At the start of the pandemic, Stephens began working with emergency departments in Maryland, helping volunteers train computers to identify important disaster communication on social media. People post a lot of critical information on Facebook and Twitter during emergencies — whether their roads or homes are flooded or if they don’t have power or food. Yet, it’s impossible for a single person to scan thousands, if not millions of posts, to find information that could be helpful to emergency responders. Humans, though, can teach computers to find this information on their own through machine learning, helping them recognize important words and filter out the “noise” that isn’t useful. It’s what is known as “human in the loop,” humans working in tandem with AI. And it’s becoming especially important in disaster response as younger people opt to communicate on social media, rather than calling 911.
But even with the best data and communication skills, disasters will happen, which is why Stephens said it’s always important for individuals to be prepared. Have a “go bag” ready with the essentials if you can’t return home for a week. Also, make sure you have bottled water, canned food and other necessities if you’re forced to shelter in place. It sounds simple, but Stephens said she’s been surprised how many people are unprepared.

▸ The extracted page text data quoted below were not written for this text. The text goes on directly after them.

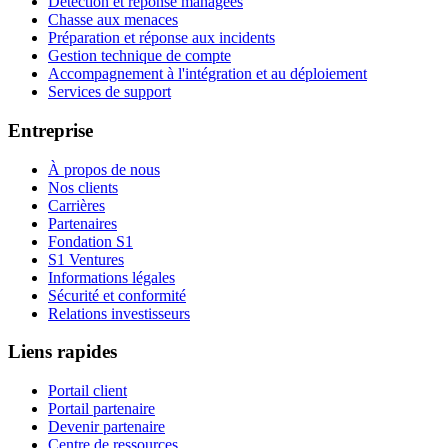
Détection et réponse managées
Chasse aux menaces
Préparation et réponse aux incidents
Gestion technique de compte
Accompagnement à l'intégration et au déploiement
Services de support
Entreprise
À propos de nous
Nos clients
Carrières
Partenaires
Fondation S1
S1 Ventures
Informations légales
Sécurité et conformité
Relations investisseurs
Liens rapides
Portail client
Portail partenaire
Devenir partenaire
Centre de ressources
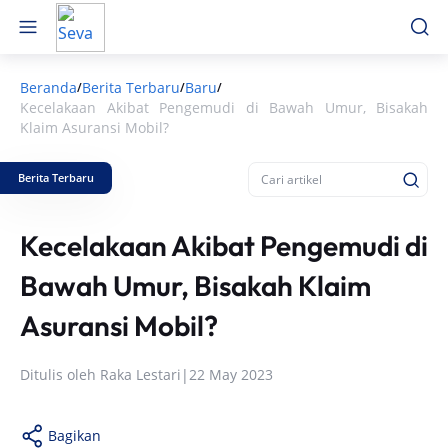
Beranda
Berita Terbaru
Baru
/
/
/
Kecelakaan Akibat Pengemudi di Bawah Umur, Bisakah
Klaim Asuransi Mobil?
Berita Terbaru
Kecelakaan Akibat Pengemudi di
Bawah Umur, Bisakah Klaim
Asuransi Mobil?
Ditulis oleh
Raka Lestari
|
22 May 2023
Bagikan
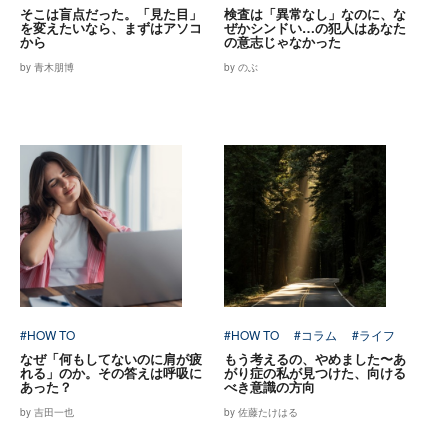
そこは盲点だった。「見た目」
検査は「異常なし」なのに、な
を変えたいなら、まずはアソコ
ぜかシンドい…の犯人はあなた
から
の意志じゃなかった
by 青木朋博
by のぶ
#HOW TO
#HOW TO
#コラム
#ライフ
なぜ「何もしてないのに肩が疲
もう考えるの、やめました〜あ
れる」のか。その答えは呼吸に
がり症の私が見つけた、向ける
あった？
べき意識の方向
by 吉田一也
by 佐藤たけはる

“People are moving to different cities, states and countries, and they have different education and experience about disasters based on where they have lived,” she said. “Also, a lot of the language used by emergency management is jargon that the average person doesn’t understand and is embarrassed to ask about. I think that’s where communication scholars can help. We have a lot of different people at Moody College that can bring their expertise to this problem, including advertising experts, linguistic experts, people who understand organizing behaviors and journalists who can reach audiences. We think carefully about the words being used and who we’re trying to reach. It’s not something that people outside of communication live and breathe like we do. This is why I think the communication fields are in such a great position to help.”